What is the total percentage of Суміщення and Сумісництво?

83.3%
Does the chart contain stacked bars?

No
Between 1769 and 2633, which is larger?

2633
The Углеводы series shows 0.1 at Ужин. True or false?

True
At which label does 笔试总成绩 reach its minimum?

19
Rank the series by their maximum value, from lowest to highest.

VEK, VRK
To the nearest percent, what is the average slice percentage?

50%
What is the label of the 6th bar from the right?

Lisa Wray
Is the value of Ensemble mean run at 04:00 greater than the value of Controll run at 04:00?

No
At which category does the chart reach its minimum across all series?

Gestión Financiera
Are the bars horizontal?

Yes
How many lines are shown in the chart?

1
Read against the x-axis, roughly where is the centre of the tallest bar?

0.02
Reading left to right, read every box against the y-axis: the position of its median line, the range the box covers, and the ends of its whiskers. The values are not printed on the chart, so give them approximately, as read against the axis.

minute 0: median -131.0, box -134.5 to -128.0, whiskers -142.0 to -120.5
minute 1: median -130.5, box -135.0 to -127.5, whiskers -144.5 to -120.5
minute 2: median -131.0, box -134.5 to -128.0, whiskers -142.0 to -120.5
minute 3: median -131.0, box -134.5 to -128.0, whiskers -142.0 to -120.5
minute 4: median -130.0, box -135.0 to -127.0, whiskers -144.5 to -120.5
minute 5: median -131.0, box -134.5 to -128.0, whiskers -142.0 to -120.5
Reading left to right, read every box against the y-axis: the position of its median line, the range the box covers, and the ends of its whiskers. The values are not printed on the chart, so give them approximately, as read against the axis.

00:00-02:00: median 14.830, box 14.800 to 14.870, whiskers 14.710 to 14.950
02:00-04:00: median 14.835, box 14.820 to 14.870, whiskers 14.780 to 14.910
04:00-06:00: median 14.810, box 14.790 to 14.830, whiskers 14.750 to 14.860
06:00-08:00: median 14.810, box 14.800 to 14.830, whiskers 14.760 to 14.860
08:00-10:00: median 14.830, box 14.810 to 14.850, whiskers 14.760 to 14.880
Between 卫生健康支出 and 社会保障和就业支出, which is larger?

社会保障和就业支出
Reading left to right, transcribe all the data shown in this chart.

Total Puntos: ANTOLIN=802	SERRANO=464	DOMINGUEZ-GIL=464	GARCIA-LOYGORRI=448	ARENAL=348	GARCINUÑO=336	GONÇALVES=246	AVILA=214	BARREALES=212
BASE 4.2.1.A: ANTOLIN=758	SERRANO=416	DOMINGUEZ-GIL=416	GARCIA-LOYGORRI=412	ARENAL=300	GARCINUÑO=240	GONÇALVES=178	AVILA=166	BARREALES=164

◆ **Directions for this task**: Reproduce all of the data above verbatim, line for line, with no changes to wording, numbers, symbols, or spacing.

◆ **Finished task**:
What is the total percentage of Суміщення and Сумісництво?

83.3%
Does the chart contain stacked bars?

No
Between 1769 and 2633, which is larger?

2633
The Углеводы series shows 0.1 at Ужин. True or false?

True
At which label does 笔试总成绩 reach its minimum?

19
Rank the series by their maximum value, from lowest to highest.

VEK, VRK
To the nearest percent, what is the average slice percentage?

50%
What is the label of the 6th bar from the right?

Lisa Wray
Is the value of Ensemble mean run at 04:00 greater than the value of Controll run at 04:00?

No
At which category does the chart reach its minimum across all series?

Gestión Financiera
Are the bars horizontal?

Yes
How many lines are shown in the chart?

1
Read against the x-axis, roughly where is the centre of the tallest bar?

0.02
Reading left to right, read every box against the y-axis: the position of its median line, the range the box covers, and the ends of its whiskers. The values are not printed on the chart, so give them approximately, as read against the axis.

minute 0: median -131.0, box -134.5 to -128.0, whiskers -142.0 to -120.5
minute 1: median -130.5, box -135.0 to -127.5, whiskers -144.5 to -120.5
minute 2: median -131.0, box -134.5 to -128.0, whiskers -142.0 to -120.5
minute 3: median -131.0, box -134.5 to -128.0, whiskers -142.0 to -120.5
minute 4: median -130.0, box -135.0 to -127.0, whiskers -144.5 to -120.5
minute 5: median -131.0, box -134.5 to -128.0, whiskers -142.0 to -120.5
Reading left to right, read every box against the y-axis: the position of its median line, the range the box covers, and the ends of its whiskers. The values are not printed on the chart, so give them approximately, as read against the axis.

00:00-02:00: median 14.830, box 14.800 to 14.870, whiskers 14.710 to 14.950
02:00-04:00: median 14.835, box 14.820 to 14.870, whiskers 14.780 to 14.910
04:00-06:00: median 14.810, box 14.790 to 14.830, whiskers 14.750 to 14.860
06:00-08:00: median 14.810, box 14.800 to 14.830, whiskers 14.760 to 14.860
08:00-10:00: median 14.830, box 14.810 to 14.850, whiskers 14.760 to 14.880
Between 卫生健康支出 and 社会保障和就业支出, which is larger?

社会保障和就业支出
Reading left to right, transcribe all the data shown in this chart.

Total Puntos: ANTOLIN=802	SERRANO=464	DOMINGUEZ-GIL=464	GARCIA-LOYGORRI=448	ARENAL=348	GARCINUÑO=336	GONÇALVES=246	AVILA=214	BARREALES=212
BASE 4.2.1.A: ANTOLIN=758	SERRANO=416	DOMINGUEZ-GIL=416	GARCIA-LOYGORRI=412	ARENAL=300	GARCINUÑO=240	GONÇALVES=178	AVILA=166	BARREALES=164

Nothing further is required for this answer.